The detectors are trained on the outputs of GPT-3, GPT-3.5 and ChatGPT, and modifying text generated by these systems will have an impact on the detectors’ abilities to identify AI written text. In Turnitin’s AI Innovation Lab, they conducted tests using open sourced paraphrasing tools (including different LLMs) and in most cases, the detector has retained its effectiveness and is able to identify text as AI-generated even when a paraphrasing tool has been used to change the AI output.

    What can I do if I feel that the AI indicator is incorrect? How are false positives dealt with?

    Sometimes false positives (incorrectly flagging human-written text as AI-generated), can include lists without a lot of structural variation, text that literally repeats itself, or text that has been paraphrased without developing new ideas. If the indicator shows a higher amount of AI writing in such text, Turnitin advises you to take that into consideration when looking at the percentage indicated.

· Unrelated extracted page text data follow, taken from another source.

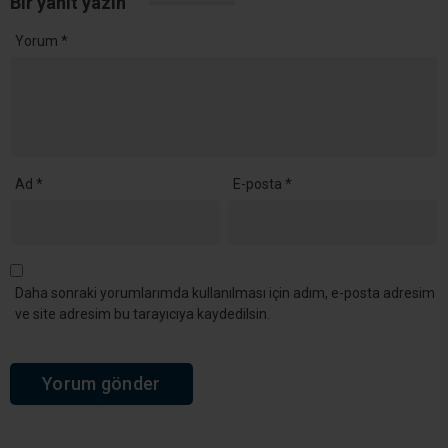
Bir yanıt yazın
Yorum
*
Ad
*
E-posta
*
Daha sonraki yorumlarımda kullanılması için adım, e-posta adresim
ve site adresim bu tarayıcıya kaydedilsin.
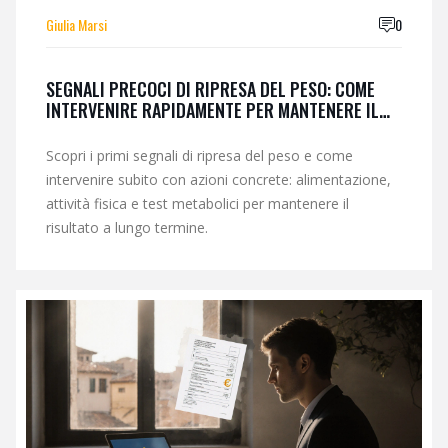
Giulia Marsi
0
SEGNALI PRECOCI DI RIPRESA DEL PESO: COME
INTERVENIRE RAPIDAMENTE PER MANTENERE IL
RISULTATO
Scopri i primi segnali di ripresa del peso e come
intervenire subito con azioni concrete: alimentazione,
attività fisica e test metabolici per mantenere il
risultato a lungo termine.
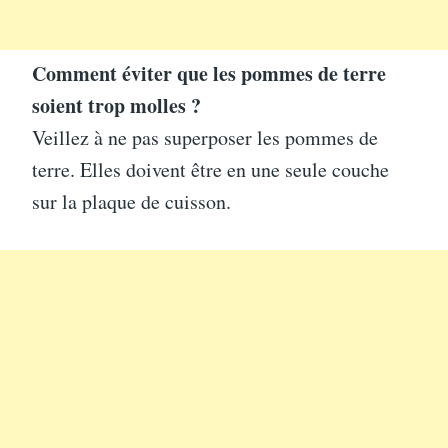
Comment éviter que les pommes de terre
soient trop molles ?
Veillez à ne pas superposer les pommes de
terre. Elles doivent être en une seule couche
sur la plaque de cuisson.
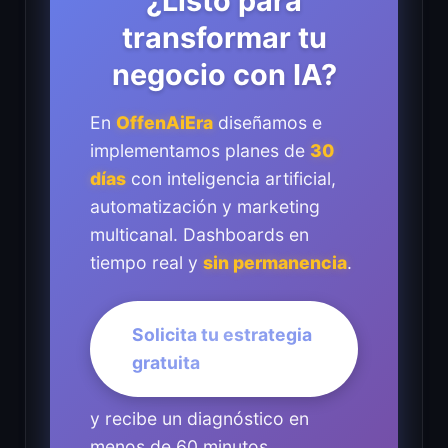
¿Listo para
transformar tu
negocio con IA?
En
OffenAiEra
diseñamos e
implementamos planes de
30
días
con inteligencia artificial,
automatización y marketing
multicanal. Dashboards en
tiempo real y
sin permanencia
.
Solicita tu estrategia
gratuita
y recibe un diagnóstico en
menos de 60 minutos.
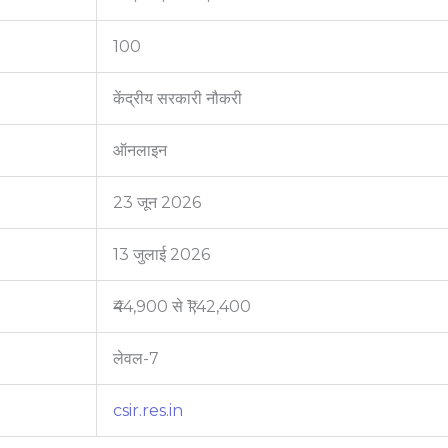
100
केंद्रीय सरकारी नौकरी
ऑनलाइन
23 जून 2026
13 जुलाई 2026
₹44,900 से ₹1,42,400
लेवल-7
csir.res.in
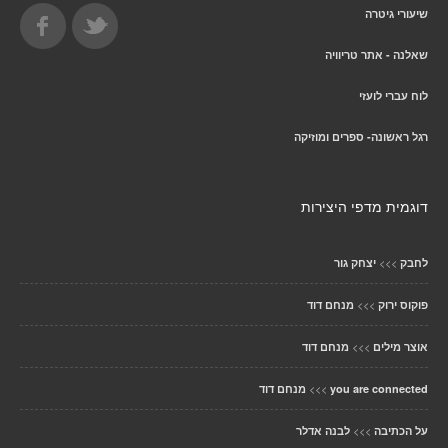
שיעורי גיטרה
שאלנה - אתר טריוויה
לוח עברי לועזי
רגל ראשונה- ספרים ומוזיקה
דוגמית מדפי היצירות
>>>
לחבק
יצחק גור
>>>
פוקוס ירוק
מנחם דוד
>>>
אוצר מילים
מנחם דוד
>>>
you are connected
מנחם דוד
>>>
על הכתיבה
לבנה אדלר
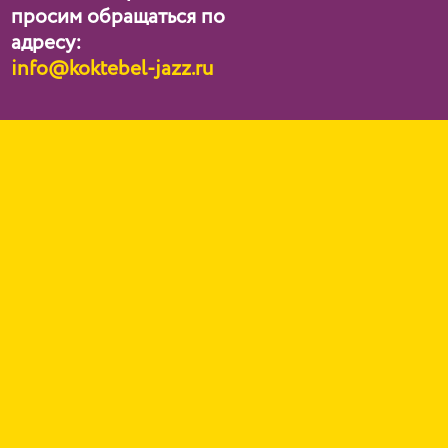
просим обращаться по
адресу:
info@koktebel-jazz.ru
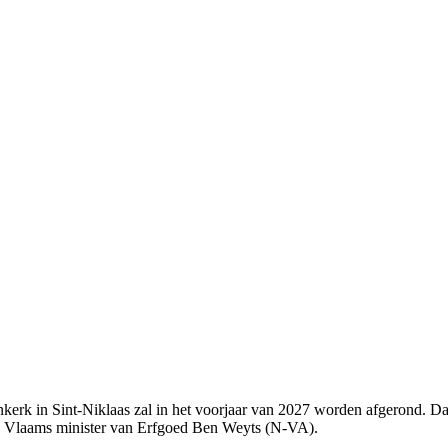
erk in Sint-Niklaas zal in het voorjaar van 2027 worden afgerond. Dat
j Vlaams minister van Erfgoed Ben Weyts (N-VA).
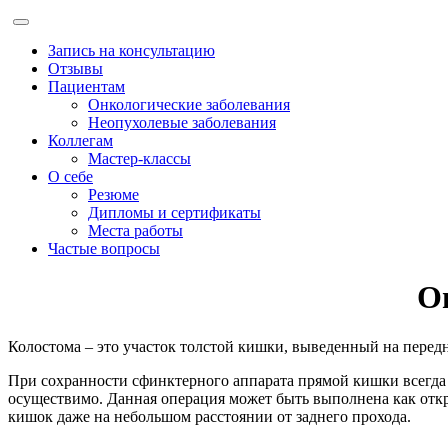
Запись на консультацию
Отзывы
Пациентам
Онкологические заболевания
Неопухолевые заболевания
Коллегам
Мастер-классы
О себе
Резюме
Дипломы и сертификаты
Места работы
Частые вопросы
О
Колостома – это участок толстой кишки, выведенный на передн
При сохранности сфинктерного аппарата прямой кишки всегда
осуществимо. Данная операция может быть выполнена как от
кишок даже на небольшом расстоянии от заднего прохода.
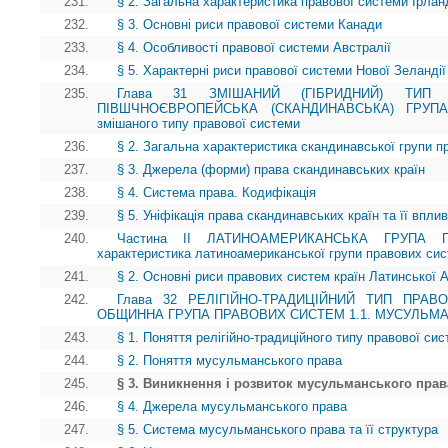
231.
§ 2. Загальна характеристика правової системи Ірланд
232.
§ 3. Основні риси правової системи Канади
233.
§ 4. Особливості правової системи Австралії
234.
§ 5. Характерні риси правової системи Нової Зеландії
235.
Глава 31 ЗМІШАНИЙ (ГІБРИДНИЙ) ТИП 
ПІВШЧНОЄВРОПЕЙСЬКА (СКАНДИНАВСЬКА) ГРУП
змішаного типу правової системи
236.
§ 2. Загальна характеристика скандинавської групи 
237.
§ 3. Джерела (форми) права скандинавських країн
238.
§ 4. Система права. Кодифікація
239.
§ 5. Уніфікація права скандинавських країн та її впли
240.
Частина II ЛАТИНОАМЕРИКАНСЬКА ГРУПА 
характеристика латиноамериканської групи правових си
241.
§ 2. Основні риси правових систем країн Латинської 
242.
Глава 32 РЕЛІГІЙНО-ТРАДИЦІЙНИЙ ТИП ПРАВО
ОБЩИННА ГРУПА ПРАВОВИХ СИСТЕМ 1.1. МУСУЛЬМ
243.
§ 1. Поняття релігійно-традиційного типу правової си
244.
§ 2. Поняття мусульманського права
245.
§ 3. Виникнення і розвиток мусульманського прав
246.
§ 4. Джерела мусульманського права
247.
§ 5. Система мусульманського права та її структура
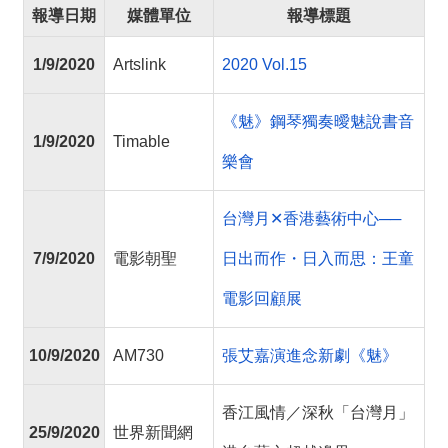
薦
報導日期
媒體單位
報導標題
新
1/9/2020
Artslink
2020 Vol.15
聞
稿
《魅》鋼琴獨奏曖魅說書音
1/9/2020
Timable
友
樂會
站
連
台灣月✕香港藝術中心──
結
7/9/2020
電影朝聖
日出而作・日入而思：王童
加
入
電影回顧展
光
華
10/9/2020
AM730
張艾嘉演進念新劇《魅》
之
友
香江風情／深秋「台灣月」
聯
25/9/2020
世界新聞網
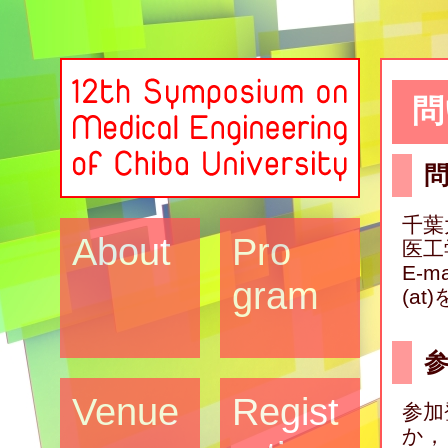
問
千葉
About
Pro
医工
E-ma
gram
(a
Venue
Regist
参加
か，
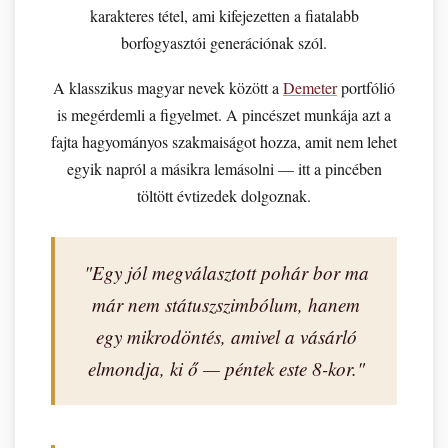
karakteres tétel, ami kifejezetten a fiatalabb
borfogyasztói generációnak szól.
A klasszikus magyar nevek között a
Demeter
portfólió
is megérdemli a figyelmet. A pincészet munkája azt a
fajta hagyományos szakmaiságot hozza, amit nem lehet
egyik napról a másikra lemásolni — itt a pincében
töltött évtizedek dolgoznak.
"Egy jól megválasztott pohár bor ma
már nem státuszszimbólum, hanem
egy mikrodöntés, amivel a vásárló
elmondja, ki ő — péntek este 8-kor."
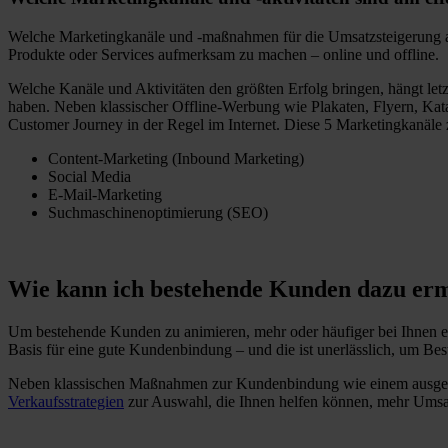
Welche Marketingkanäle und -maßnahmen für die Umsatzsteigerung am e
Produkte oder Services aufmerksam zu machen – online und offline.
Welche Kanäle und Aktivitäten den größten Erfolg bringen, hängt le
haben. Neben klassischer Offline-Werbung wie Plakaten, Flyern, Ka
Customer Journey in der Regel im Internet. Diese 5 Marketingkanäle z
Content-Marketing (Inbound Marketing)
Social Media
E-Mail-Marketing
Suchmaschinenoptimierung (SEO)
Wie kann ich bestehende Kunden dazu erm
Um bestehende Kunden zu animieren, mehr oder häufiger bei Ihnen ei
Basis für eine gute Kundenbindung – und die ist unerlässlich, um 
Neben klassischen Maßnahmen zur Kundenbindung wie einem ausgeze
Verkaufsstrategien
zur Auswahl, die Ihnen helfen können, mehr Umsat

    In a longer document with a mix of authentic writing and AI generated text, it can be difficult to exactly determine where the AI writing begins and original writing ends.

    In shorter documents where there are only a few hundred words, the prediction will be mostly “all or nothing” because the tool is predicting on a single segment without the opportunity to overlap. This means that some text that is a mix of AI- generated and original content could be flagged as entirely AI-generated.

    Please consider these points as you are reviewing the data and following up with students or others.

    What is the threshold percentage at which students have committed academic misconduct?

    While Turnitin has confidence in their model, this tool does not make a determination of misconduct, rather it provides data for educators to make an informed decision based on their academic and institutional policies and personal experience. This is why we would not recommend using a specific percentage on the AI writing detector as the sole basis for action or a definitive grading measure by instructors.